A hurricane is about to blast it’s way up the east coast of the USA, making landfall in south Florida probably early on Friday morning, and working it’s way up to Norfolk, VA, by Sunday morning. We know how much damage these hurricanes can do, especially if tides rise and seawater starts mixing with electric, servers, and storage – we’re talking not just business down, but business offline, and maybe even business dead. I’m sorry, but even a stretch cluster to a nearby location is subject to the same mess.

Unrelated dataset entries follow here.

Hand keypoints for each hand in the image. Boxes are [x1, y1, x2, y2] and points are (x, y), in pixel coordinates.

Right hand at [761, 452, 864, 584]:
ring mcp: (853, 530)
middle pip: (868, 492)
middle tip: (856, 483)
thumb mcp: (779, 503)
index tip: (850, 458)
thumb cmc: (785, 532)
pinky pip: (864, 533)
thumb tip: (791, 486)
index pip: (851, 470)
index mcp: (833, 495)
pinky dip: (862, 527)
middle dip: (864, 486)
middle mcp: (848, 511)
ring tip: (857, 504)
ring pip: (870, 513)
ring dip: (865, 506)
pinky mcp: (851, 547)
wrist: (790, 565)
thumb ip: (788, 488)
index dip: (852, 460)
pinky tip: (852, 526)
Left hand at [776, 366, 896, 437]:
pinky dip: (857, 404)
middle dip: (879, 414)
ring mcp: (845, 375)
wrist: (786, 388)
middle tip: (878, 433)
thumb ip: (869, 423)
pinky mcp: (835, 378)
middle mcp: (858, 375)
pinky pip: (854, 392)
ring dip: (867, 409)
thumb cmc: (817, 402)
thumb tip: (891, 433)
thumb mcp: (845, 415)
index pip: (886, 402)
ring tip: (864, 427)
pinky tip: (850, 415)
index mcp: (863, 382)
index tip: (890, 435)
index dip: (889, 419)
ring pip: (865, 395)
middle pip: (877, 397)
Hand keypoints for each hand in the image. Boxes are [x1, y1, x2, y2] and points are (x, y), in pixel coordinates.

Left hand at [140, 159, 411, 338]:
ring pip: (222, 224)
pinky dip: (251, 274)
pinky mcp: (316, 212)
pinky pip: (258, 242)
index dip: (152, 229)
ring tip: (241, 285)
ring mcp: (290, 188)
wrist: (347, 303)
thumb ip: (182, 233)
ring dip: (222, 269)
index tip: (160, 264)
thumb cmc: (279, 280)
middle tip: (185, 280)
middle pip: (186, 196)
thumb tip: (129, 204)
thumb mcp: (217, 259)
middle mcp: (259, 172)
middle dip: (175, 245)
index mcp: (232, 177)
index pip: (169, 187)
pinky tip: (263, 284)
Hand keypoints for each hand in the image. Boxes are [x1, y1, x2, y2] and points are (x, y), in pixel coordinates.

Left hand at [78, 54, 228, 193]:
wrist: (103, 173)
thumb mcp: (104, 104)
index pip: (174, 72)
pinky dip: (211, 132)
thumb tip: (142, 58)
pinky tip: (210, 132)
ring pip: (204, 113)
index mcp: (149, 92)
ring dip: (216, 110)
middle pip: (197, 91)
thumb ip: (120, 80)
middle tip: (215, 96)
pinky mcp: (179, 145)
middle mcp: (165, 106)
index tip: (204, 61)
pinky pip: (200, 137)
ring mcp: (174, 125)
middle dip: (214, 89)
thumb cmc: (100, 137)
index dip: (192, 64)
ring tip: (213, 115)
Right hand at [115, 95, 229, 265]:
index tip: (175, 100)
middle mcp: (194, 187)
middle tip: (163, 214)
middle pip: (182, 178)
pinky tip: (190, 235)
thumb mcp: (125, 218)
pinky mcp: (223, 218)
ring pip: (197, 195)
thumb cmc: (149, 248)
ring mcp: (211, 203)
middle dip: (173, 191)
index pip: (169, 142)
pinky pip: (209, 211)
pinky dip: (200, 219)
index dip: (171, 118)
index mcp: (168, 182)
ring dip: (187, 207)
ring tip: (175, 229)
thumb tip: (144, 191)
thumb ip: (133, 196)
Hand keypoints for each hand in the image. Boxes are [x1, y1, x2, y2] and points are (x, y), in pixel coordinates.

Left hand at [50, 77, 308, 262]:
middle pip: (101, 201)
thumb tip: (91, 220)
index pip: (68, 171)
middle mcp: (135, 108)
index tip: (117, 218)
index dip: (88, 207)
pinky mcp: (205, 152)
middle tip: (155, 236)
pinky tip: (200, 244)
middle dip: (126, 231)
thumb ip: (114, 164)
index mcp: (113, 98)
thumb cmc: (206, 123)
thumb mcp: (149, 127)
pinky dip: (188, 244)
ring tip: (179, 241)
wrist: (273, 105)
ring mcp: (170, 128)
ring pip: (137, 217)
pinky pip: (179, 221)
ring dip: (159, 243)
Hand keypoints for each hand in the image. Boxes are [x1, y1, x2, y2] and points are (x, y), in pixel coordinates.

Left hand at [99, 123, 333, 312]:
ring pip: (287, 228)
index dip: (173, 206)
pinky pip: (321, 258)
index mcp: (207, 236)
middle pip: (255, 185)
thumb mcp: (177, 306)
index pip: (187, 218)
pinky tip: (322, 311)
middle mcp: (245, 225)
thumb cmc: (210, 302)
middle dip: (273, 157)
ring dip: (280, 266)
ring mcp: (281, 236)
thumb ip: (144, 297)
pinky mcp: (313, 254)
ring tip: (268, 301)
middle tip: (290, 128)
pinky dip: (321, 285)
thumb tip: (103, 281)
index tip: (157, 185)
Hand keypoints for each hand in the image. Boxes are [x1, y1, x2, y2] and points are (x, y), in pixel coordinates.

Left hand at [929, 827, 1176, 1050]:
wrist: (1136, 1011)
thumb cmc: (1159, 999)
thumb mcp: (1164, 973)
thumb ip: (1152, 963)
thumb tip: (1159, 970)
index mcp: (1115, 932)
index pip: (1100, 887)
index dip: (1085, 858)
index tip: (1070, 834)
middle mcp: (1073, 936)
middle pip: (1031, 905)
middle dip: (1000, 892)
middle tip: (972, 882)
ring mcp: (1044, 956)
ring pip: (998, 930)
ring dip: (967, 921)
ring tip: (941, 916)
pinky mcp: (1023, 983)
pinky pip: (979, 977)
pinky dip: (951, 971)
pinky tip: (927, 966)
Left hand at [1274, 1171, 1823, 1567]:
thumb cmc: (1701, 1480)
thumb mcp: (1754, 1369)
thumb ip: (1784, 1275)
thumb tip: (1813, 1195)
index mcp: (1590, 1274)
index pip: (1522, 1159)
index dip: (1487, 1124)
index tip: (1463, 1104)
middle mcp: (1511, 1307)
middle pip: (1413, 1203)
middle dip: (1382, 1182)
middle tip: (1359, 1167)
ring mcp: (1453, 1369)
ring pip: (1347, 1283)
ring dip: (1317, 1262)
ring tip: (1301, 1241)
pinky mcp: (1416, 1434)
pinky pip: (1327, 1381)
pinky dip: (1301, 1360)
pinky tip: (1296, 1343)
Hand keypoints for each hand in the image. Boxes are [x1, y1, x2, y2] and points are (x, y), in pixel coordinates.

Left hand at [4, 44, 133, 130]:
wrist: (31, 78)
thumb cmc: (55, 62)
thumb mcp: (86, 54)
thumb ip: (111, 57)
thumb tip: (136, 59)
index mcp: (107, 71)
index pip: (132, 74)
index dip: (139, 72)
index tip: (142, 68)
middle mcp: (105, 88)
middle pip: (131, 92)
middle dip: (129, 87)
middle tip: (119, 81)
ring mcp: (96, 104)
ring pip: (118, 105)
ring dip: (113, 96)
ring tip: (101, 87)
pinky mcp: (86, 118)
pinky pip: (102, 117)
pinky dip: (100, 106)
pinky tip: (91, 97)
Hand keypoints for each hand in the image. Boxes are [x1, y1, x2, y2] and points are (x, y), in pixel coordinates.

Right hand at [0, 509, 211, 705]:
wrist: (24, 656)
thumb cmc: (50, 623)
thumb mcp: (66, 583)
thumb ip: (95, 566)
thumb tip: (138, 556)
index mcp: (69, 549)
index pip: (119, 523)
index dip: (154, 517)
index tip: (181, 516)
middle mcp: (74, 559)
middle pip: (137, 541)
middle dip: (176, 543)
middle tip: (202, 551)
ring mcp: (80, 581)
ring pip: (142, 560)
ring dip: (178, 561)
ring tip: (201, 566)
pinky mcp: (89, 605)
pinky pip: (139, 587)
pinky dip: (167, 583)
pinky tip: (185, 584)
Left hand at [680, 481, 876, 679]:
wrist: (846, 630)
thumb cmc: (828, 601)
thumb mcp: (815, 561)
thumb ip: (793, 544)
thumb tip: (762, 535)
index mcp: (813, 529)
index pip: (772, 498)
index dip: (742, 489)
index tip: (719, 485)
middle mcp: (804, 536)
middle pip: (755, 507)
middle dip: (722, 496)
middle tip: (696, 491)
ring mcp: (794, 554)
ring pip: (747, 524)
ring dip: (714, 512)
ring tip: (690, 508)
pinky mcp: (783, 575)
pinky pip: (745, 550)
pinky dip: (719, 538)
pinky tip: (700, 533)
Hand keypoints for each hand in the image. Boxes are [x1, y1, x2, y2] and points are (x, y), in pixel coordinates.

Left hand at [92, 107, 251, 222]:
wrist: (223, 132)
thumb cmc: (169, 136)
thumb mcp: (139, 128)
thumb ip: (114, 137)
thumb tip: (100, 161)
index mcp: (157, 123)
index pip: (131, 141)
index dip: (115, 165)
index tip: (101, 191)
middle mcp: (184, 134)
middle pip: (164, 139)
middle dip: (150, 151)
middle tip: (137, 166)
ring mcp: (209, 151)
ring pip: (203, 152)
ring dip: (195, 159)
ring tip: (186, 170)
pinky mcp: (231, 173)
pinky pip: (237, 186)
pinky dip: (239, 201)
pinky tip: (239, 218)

This is when a true DR solution is required. “But I cannot afford a DR solution”, you say. You can’t afford to not have one, but I do know what you could have deployed (it’s too late now, by the way, if you are in the target zone for Hurricane Matthew). Azure Site Recovery (ASR) is an OPEX-based way to get a DR site in the cloud. The cost is a monthly drip feed instead of the CAPEX big bang that a traditional DR site is:
- $25 per replicated machine per month, in Azure South Central US.
- Replicated disk storage starts at $0.05 per GB in the same Azure region.
The solution works with:
- Physical servers
And it’s really simple to use and reliable; thousands (if not more) of businesses are deploying and testing ASR failovers on a regular basis. This out-of-“the box” shared platform is tested constantly, which makes it way more reliable than some home-baked solution.
You get full orchestration – so if I saw the forecast today, I could start my business continuity plan, start the failover and hit the road. My machines would start a planned failover (ordered and no data loss) to Azure and would be waiting for me when I get to my rendezvous point. Note that my orchestration can also kick off PowerShell scripts (Azure Automation) to do some fancy things, such as redirecting internet traffic that I had routed using Azure Traffic Manager.
If you have ASR and are in one of the areas that will be affected, then do a test failover, do any required remediation’s, and then start that failover. Hopefully, your business is not damaged and you can do a failback afterwards (if you want to). If you don’t have a DR solution, I hope you survive, and have the sense to look at ASR soon afterwards – it is hurricane season!